01 - Day 1

852 44 1
                                    

Ballroom ini terlihat sangat megah untuk menggelar sebuah acara. Dengan gaun putih hingga menyentuh lantai serta make-up tipis, Ardelle duduk di kursi sesuai posisinya saat ini. Namun, sesuai kontrak kerjanya ia dibiarkan masuk 2 jam sebelumnya.

Jemarinya terangkat dan mulai menekan tuts piano itu dengan lihai. Ia memainkan Summer karya Vivaldi.

Seorang pria dengan jas di tangannya dari kejauhan memiringkan kepala melihat kejanggalan di depannya. Ia menyilangkan tangan di dadanya.

"Apa ini?" tanyanya saat merasa seseorang di sampingnya.

"Nona Cannavah mencari pengganti yang lain, sir."

"Dan alternatifmu adalah ini?"

"Dia meminta untuk berada di tempat 2 jam sebelumnya. Saya juga sudah membuat kontrak andaikan ia merusak semua yang ada di sini sebelum acara di mulai."

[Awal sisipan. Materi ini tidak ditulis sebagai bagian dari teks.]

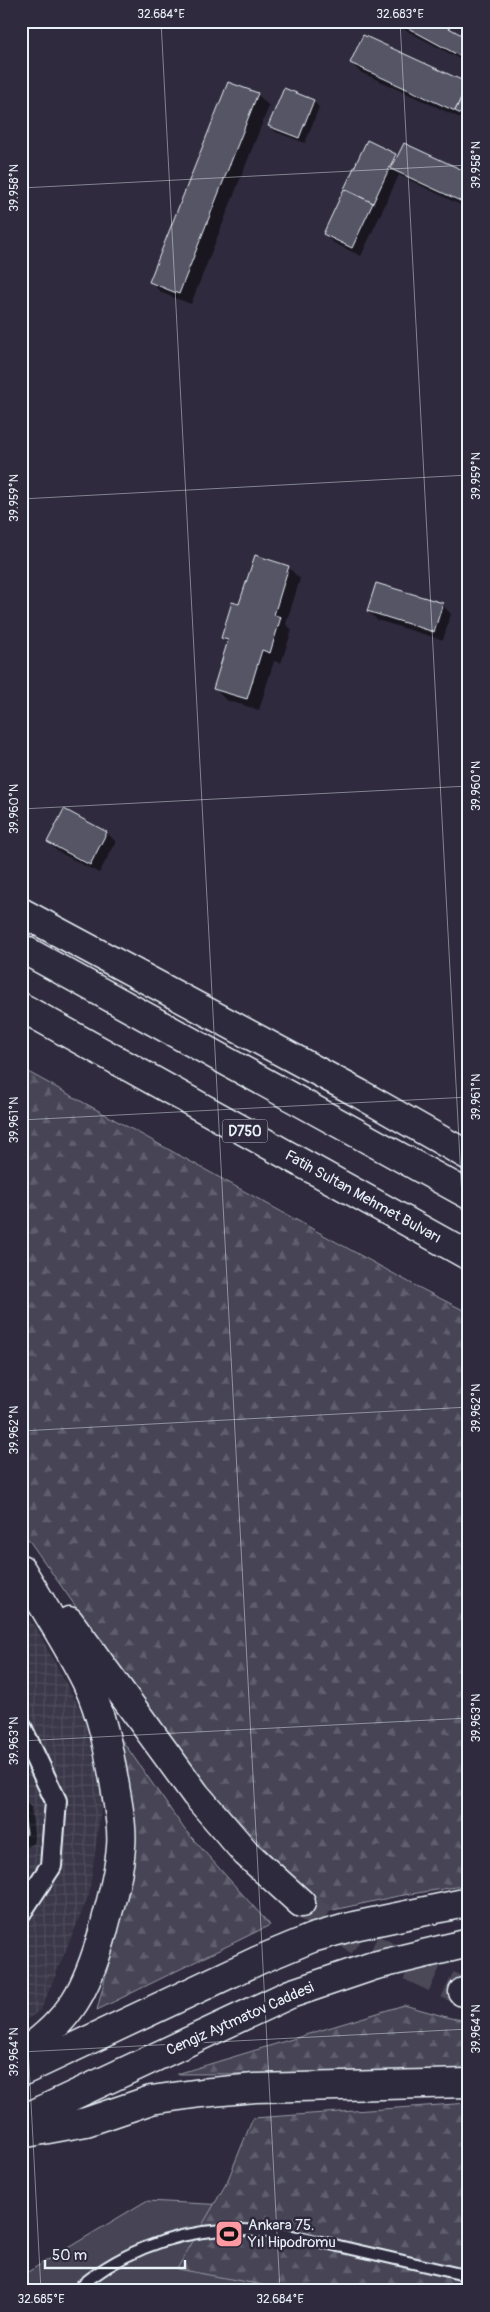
<svg xmlns="http://www.w3.org/2000/svg" width="490" height="2312" font-family="Pangolin,sans-serif">
<style>
.industrial{fill:url(#industrial-grid)}
.green{fill:#464455;stroke:#979aa6}
.forest{fill:url(#forest-firs);stroke:#979aa6}
.shadow{fill:#0007}
.building{fill:#575565;stroke:#e8f1f8}
.lines{fill:none;stroke-linecap:round;stroke-linejoin:round}
.highway-tunnel{stroke:#4b4859;stroke-width:28;stroke-dasharray:28 14;stroke-linecap:butt}
.lane-casing{stroke:#e8f1f8;stroke-width:14}
.street-casing{stroke:#e8f1f8;stroke-width:24}
.highway-casing{stroke:#e8f1f8;stroke-width:31}
.lane{stroke:#2f2a3d;stroke-width:10}
.street{stroke:#2f2a3d;stroke-width:20}
.highway{stroke:#2f2a3d;stroke-width:28}
.ticks{fill:none;stroke:#e8f1f8;stroke-width:1;stroke-opacity:0.45}
.labels{text-anchor:middle;dominant-baseline:central;stroke-width:5;stroke-linejoin:round;paint-order:stroke}
.shield{fill:#2f2a3d;stroke:#b0b5c0;stroke-width:1}
.shield-label{font-size:14px;font-weight:bold;fill:#e8f1f8}
.street-label{font-size:15px;fill:#e8f1f8;stroke:#2f2a3d}
.poi-label{font-size:15px;fill:#e8f1f8;stroke:#2f2a3d;text-anchor:start}
.neatline{fill:none;stroke:#e8f1f8;stroke-width:2}
.ticks-label{font-size:12px;text-anchor:middle;fill:#e8f1f8}
</style>
<defs>
<pattern id="industrial-grid" width="8" height="8" patternUnits="userSpaceOnUse" patternTransform="scale(1.25)"><rect width="8" height="8" fill="#3b3749"/><path d="M0 4h8M4 0v8" fill="none" stroke="#4e4b5b"/></pattern>
<pattern id="forest-firs" width="22" height="20" patternUnits="userSpaceOnUse" patternTransform="scale(1.25)"><rect width="22" height="20" fill="#464455"/><path d="M5 1l3.5 6h-7zM16 11l3.5 6h-7z" fill="#615f6e"/></pattern>
</defs>
<rect width="100%" height="100%" fill="#2f2a3d"/>
<filter id="ink" filterUnits="userSpaceOnUse"><feTurbulence type="fractalNoise" baseFrequency=".02" numOctaves="2"/><feDisplacementMap in="SourceGraphic" scale="10" xChannelSelector="R" yChannelSelector="G"/><feConvolveMatrix kernelMatrix="1 2 1 2 8 2 1 2 1" color-interpolation-filters="sRGB"/></filter>
<g filter="url(#ink)">
<path class="industrial" d="M21 1607 39 1633 83 1715 103 1795 89 1895 41 2010 21 2024Z"/>
<path class="green" d="M146 2201 268 2207 469 2291H21V2276Z"/>
<g class="forest">
<path d="M21 1068 416 1286 469 1313V1885L398 1896 324 1912 188 1766 21 1529Z"/>
<path d="M119 1736 185 1830 270 1925 97 2010 121 1915Z"/>
<path d="M404 2005 450 2018 469 2021V2073L177 2074Z"/>
<path d="M469 2103V2291H295L177 2269 227 2182 253 2118Z"/>
</g>
<g class="shadow">
<path d="M389 21H434L469 40V64Z"/>
<path d="M351 63 469 85V122L360 72Z"/>
<path d="M257 94 269 106 191 304 162 293 151 282Z"/>
<path d="M313 101 319 107 305 143 276 132 270 126Z"/>
<path d="M395 155 398 158 469 174V209L399 175 361 256 334 243 325 234Z"/>
<path d="M21 496 30 505 21 527Z"/>
<path d="M288 567 300 579 286 624 292 630 281 663 274 661 259 710 226 700 214 688 228 644 222 637 240 605Z"/>
<path d="M442 605 451 614 443 640 377 620 368 611Z"/>
<path d="M65 811 107 833 116 842 99 873 57 851 48 842Z"/>
<path d="M22 1798 31 1807 35 1843 21 1850Z"/>
</g>
<g class="building">
<path d="M395 21H436L469 39V61Z"/>
<path d="M363 35 468 83 455 111 350 63Z"/>
<path d="M228 82 258 93 179 294 149 282Z"/>
<path d="M468 83H469V118L455 111Z"/>
<path d="M284 88 314 100 299 138 268 126Z"/>
<path d="M367 140 396 154 373 203 344 189Z"/>
<path d="M404 143 469 173V205L391 169Z"/>
<path d="M344 189 373 203 352 248 323 234Z"/>
<path d="M255 555 289 566 274 615 281 617 270 653 262 650 247 699 213 689 228 640 221 638 232 602 239 604Z"/>
<path d="M376 583 443 603 434 632 367 611Z"/>
<path d="M64 809 107 832 90 865 47 842Z"/>
<path d="M21 1797 27 1834 21 1837Z"/>
</g>
<g class="lines">
<path class="highway-tunnel" d="M301 1903 361 1943 463 1992"/>
<defs>
<path id="lane" d="M75 2291C115 2255 169 2233 223 2230 263 2228 304 2238 343 2247 385 2257 427 2266 469 2276"/>
<path id="street" d="M21 1727 56 1801 51 1866 21 1912"/>
<g id="highway">
<path d="M21 912 360 1094 469 1156"/>
<path d="M21 948 469 1195"/>
<path d="M21 1007 469 1256"/>
<path d="M21 1569C43 1606 67 1643 86 1681 102 1714 109 1751 115 1786 118 1806 123 1827 121 1847 119 1876 110 1904 103 1932 87 1989 71 2020 21 2054"/>
<path d="M69 1621 196 1795 246 1853 301 1903"/>
<path d="M463 1992 469 1994"/>
<path d="M21 2072 259 1960 312 1938 354 1926 469 1902"/>
<path d="M21 2120 290 1994 373 1966 469 1943"/>
<path d="M21 2134 86 2122 151 2100 201 2093 255 2088 469 2083"/>
</g>
</defs>
<use href="#lane" class="lane-casing"/>
<use href="#street" class="street-casing"/>
<use href="#highway" class="highway-casing"/>
<use href="#lane" class="lane"/>
<use href="#street" class="street"/>
<use href="#highway" class="highway"/>
</g>
</g>
<path class="ticks" d="M161 21 280 2291M400 21 469 1331M21 188 469 165M21 499 469 475M21 809 469 786M21 1120 469 1097M21 1431 469 1407M21 1741 469 1718M21 1914 41 2291M21 2052 469 2029"/>
<defs>
<symbol id="stadium-square" viewBox="-11 -11 22 22"><rect x="-9" y="-9" width="18" height="18" rx="4" fill="#ff9aa2" stroke="#2f2a3d"/><path d="M0-5a6.5 5 0 1 0 0 10a6.5 5 0 1 0 0-10ZM-3.5-1.8h7v3.6h-7Z" fill="#111"/></symbol>
</defs>
<g fill-rule="evenodd">
<use href="#stadium-square" x="213" y="2218" width="32" height="32"/>
</g>
<g class="labels">
<rect class="shield" x="222.5" y="1119.5" width="45" height="23" rx="4"/>
<g class="shield-label">
<text x="245" y="1131">D750</text>
</g>
<g class="street-label">
<text transform="translate(363 1197) rotate(29)">Fatih Sultan Mehmet Bulvarı</text>
<text transform="translate(240 2019) rotate(-24)">Cengiz Aytmatov Caddesi</text>
</g>
<g class="poi-label">
<text x="248" y="2225">Ankara 75.<tspan x="248" dy="17">Yıl Hipodromu</tspan></text>
</g>
</g>
<rect width="490" height="2312" fill="none" stroke="#2f2a3d" stroke-width="55"/>
<path d="M45 2260v8h140v-8" fill="none" stroke="#e8f1f8" stroke-width="2.5"/>
<text x="52" y="2260" font-size="15" fill="#e8f1f8" stroke="#2f2a3d" stroke-width="4" paint-order="stroke">50 m</text>
<rect x="28" y="28" width="434" height="2256" class="neatline"/>
<g class="ticks-label">
<text x="161" y="18">32.684°E</text>
<text x="400" y="18">32.683°E</text>
<text transform="translate(476 165) rotate(-90)" y="4">39.958°N</text>
<text transform="translate(14 188) rotate(-90)" y="4">39.958°N</text>
<text transform="translate(476 476) rotate(-90)" y="4">39.959°N</text>
<text transform="translate(14 498) rotate(-90)" y="4">39.959°N</text>
<text transform="translate(476 786) rotate(-90)" y="4">39.960°N</text>
<text transform="translate(14 809) rotate(-90)" y="4">39.960°N</text>
<text transform="translate(476 1097) rotate(-90)" y="4">39.961°N</text>
<text transform="translate(14 1120) rotate(-90)" y="4">39.961°N</text>
<text transform="translate(476 1408) rotate(-90)" y="4">39.962°N</text>
<text transform="translate(14 1430) rotate(-90)" y="4">39.962°N</text>
<text transform="translate(476 1718) rotate(-90)" y="4">39.963°N</text>
<text transform="translate(14 1741) rotate(-90)" y="4">39.963°N</text>
<text transform="translate(476 2029) rotate(-90)" y="4">39.964°N</text>
<text transform="translate(14 2052) rotate(-90)" y="4">39.964°N</text>
<text x="41" y="2303">32.685°E</text>
<text x="280" y="2303">32.684°E</text>
</g>
</svg>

Ia mengangguk, namun mengerutkan dahinya. "Kau yakin dia bisa main?"

Marshall menyipitkan pandangannya. Walaupun terdengar bagus, Marshall bisa merasakan bahwa perempuan di sana terlihat sangat kaku. Seperti sudah tidak bermain piano dalam jangka waktu yang panjang.

"Ganti dia."

"Sir!"

"Ini ulang tahun si bajingan tua itu, Gibson. Kau mau dia memakiku di depan semua orang?!" bentak Marshall.

Gibson menundukkan kepalanya. "Yes, sir!"

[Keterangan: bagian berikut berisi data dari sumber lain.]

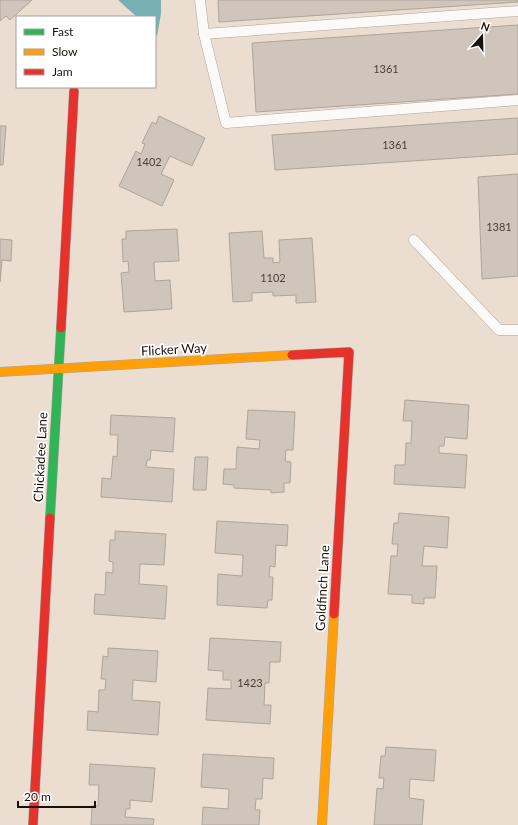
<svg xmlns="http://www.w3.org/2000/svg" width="518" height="825" font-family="Lato,sans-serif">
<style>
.water{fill:#79b0b5}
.building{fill:#d0c5ba;stroke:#afa49a}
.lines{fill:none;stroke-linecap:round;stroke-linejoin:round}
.lane-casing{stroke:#aea49a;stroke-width:11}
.fast-casing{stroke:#aea49a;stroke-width:10}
.slow-casing{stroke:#aea49a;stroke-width:10}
.jam-casing{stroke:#aea49a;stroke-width:10}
.lane{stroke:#fcfaf8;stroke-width:10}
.fast{stroke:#30b455;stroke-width:9}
.slow{stroke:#ff9f0a;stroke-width:9}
.jam{stroke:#e5322d;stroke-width:9}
.labels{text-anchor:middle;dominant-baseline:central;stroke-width:3.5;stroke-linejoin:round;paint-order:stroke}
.number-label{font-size:11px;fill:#483f36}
.street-label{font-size:13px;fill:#191108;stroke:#fff}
</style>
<rect width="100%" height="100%" fill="#ebddd0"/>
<!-- water -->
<polygon class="water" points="118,0 161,0 161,14 157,36 155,34 155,17 137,17"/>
<!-- building -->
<g class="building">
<polygon points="0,0 32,0 10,20 6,16 0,21"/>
<polygon points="218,0 518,0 518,2 219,22"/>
<polygon points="518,25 518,94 256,112 252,43"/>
<polygon points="159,116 205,138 192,166 170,156 161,174 174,180 162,206 119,186 136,151 141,154 145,144 142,143 152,122 156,124"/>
<polygon points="518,118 518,154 275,170 272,135"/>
<polygon points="0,126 6,126 3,165 0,165"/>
<polygon points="518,174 518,276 482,279 478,177"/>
<polygon points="177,229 179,261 154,262 155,281 170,280 172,309 124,312 121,273 129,272 128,261 123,262 122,239 126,239 126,231"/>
<polygon points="262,231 264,258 273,258 273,263 280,262 279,240 312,238 316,302 296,303 296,295 273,296 273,292 252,293 252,301 233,302 229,233"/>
<polygon points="0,239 12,240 11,261 2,260 0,282"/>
<polygon points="405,400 469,405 467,439 445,437 444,446 439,446 439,453 467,455 465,488 394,484 395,465 405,465 406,443 411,443 412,421 403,421"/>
<polygon points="248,410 295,412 293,450 286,450 285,461 291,462 290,483 284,483 284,492 271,493 271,490 234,488 234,485 223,484 224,469 236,469 237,447 259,449 260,440 246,439"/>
<polygon points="111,415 175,418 173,452 151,450 150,460 147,460 146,467 174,469 172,502 101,497 102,478 111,479 113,456 117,457 118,435 110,435"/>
<polygon points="195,457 208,457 206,490 193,490"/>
<polygon points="399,513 449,517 447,548 424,546 422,566 437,566 435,598 424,598 424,604 412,603 412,595 388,594 391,556 397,556 398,544 392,544 394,523 398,523"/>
<polygon points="217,521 288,525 287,546 276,545 275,567 270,566 269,577 273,577 272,600 268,600 267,608 217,605 218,574 242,576 243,555 215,553"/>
<polygon points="115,531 166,534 164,565 140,564 139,584 167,586 165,619 94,614 95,594 105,595 106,572 113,573 113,562 109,561 110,540 115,540"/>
<polygon points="210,638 281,642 280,662 270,662 269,683 265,683 264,705 271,705 270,724 206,720 208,688 231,689 231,680 223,680 223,671 208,670"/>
<polygon points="108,648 158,651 156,682 133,680 132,700 160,702 158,735 87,730 88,711 98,712 99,690 105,690 106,679 101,679 103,656 108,657"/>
<polygon points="386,747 436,750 434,781 410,779 409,798 424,800 422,825 374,825 377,788 383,789 384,778 379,778 381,756 385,756"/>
<polygon points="203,754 274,758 273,779 263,778 262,799 256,799 255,810 260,810 259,825 202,825 203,807 228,809 229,789 201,787"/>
<polygon points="90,764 155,768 152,802 130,800 130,809 126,809 125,817 154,819 153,825 91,825 92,806 98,806 99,785 89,785"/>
</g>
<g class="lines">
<defs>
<g id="lane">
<polyline points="200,0 204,34 226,123 518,100"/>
<polyline points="204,34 518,11"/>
<polyline points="414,240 499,330 518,330"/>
</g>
<polyline id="fast" points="50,518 61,328"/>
<g id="slow">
<polyline points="0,372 292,355"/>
<polyline points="322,825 334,614"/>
</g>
<g id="jam">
<polyline points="61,328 74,91"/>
<polyline points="292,355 349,352 334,614"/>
<polyline points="33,825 50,518"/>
</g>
</defs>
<!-- lane casing -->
<use href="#lane" class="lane-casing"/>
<!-- fast casing -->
<use href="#fast" class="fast-casing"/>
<!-- slow casing -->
<use href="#slow" class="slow-casing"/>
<!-- jam casing -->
<use href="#jam" class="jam-casing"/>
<!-- lane -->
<use href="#lane" class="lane"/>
<!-- fast -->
<use href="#fast" class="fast"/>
<!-- slow -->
<use href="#slow" class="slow"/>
<!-- jam -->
<use href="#jam" class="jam"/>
</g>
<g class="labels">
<!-- number labels -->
<g class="number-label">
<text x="386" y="68">1361</text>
<text x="395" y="144">1361</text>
<text x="149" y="161">1402</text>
<text x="499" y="226">1381</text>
<text x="273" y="277">1102</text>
<text x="250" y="682">1423</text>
</g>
<!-- street labels -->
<g class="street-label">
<text transform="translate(174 349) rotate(-3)">Flicker Way</text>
<text transform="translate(40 457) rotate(-87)">Chickadee Lane</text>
<text transform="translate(322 588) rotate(-87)">Goldfinch Lane</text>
</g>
</g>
<!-- legend -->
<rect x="16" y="16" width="140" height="72" fill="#ffffff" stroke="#a3a09c"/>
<rect x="24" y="29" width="20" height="6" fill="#30b455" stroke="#a3a09c"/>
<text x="52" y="36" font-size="12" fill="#191108">Fast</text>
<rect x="24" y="49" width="20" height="6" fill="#ff9f0a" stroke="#a3a09c"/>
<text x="52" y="56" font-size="12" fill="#191108">Slow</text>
<rect x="24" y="69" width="20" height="6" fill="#e5322d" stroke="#a3a09c"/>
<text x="52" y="76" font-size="12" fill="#191108">Jam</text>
<!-- north arrow -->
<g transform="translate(482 36) rotate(20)" stroke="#ffffff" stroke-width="3" paint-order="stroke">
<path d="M0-3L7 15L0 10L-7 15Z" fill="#191108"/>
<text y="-6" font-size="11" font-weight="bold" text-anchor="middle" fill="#191108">N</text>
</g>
<!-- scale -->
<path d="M18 801v6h77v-6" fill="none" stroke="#191108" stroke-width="2"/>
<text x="24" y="801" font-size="12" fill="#191108" stroke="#ffffff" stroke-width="3" paint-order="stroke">20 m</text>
</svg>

Gibson berjalan ke arah panggung setelah Marshall pergi. Dia mendekat dan menatap Ardelle dengan raut penyesalan. Ardelle menghentikkan permainannya dan menatap Gibson dengan penuh tanya.

"Maaf, Miss. Sepertinya atasan saya tidak terlalu menyukai permainan anda," ucap Gibson jujur.

Ardelle mengusap jarinya dan tersenyum miring. "Kalau begitu hubungi Miss. Cannavah jika ingin menggantikanku. Aku disini untuk menggantikannya ketika ia sedang sakit. Setelah kau berhasil menghubunginya, aku akan pergi."

Gibson permisi untuk menghubungi temannya, Flair Cannavah. Seorang pianis yang terkenal itu sedang mendapat serangan flu sehingga ia tidak bisa bermain hari ini. Setelah beberapa menit, Gibson kembali ke hadapannya.

"Miss. Cannavah bilang jika ia akan mencarikan pengganti yang lain. Maaf telah mengganggu waktu anda, Miss. Cavanaugh," ucap Gibson.

Ardelle tersenyum simpul. "Thank you, sir."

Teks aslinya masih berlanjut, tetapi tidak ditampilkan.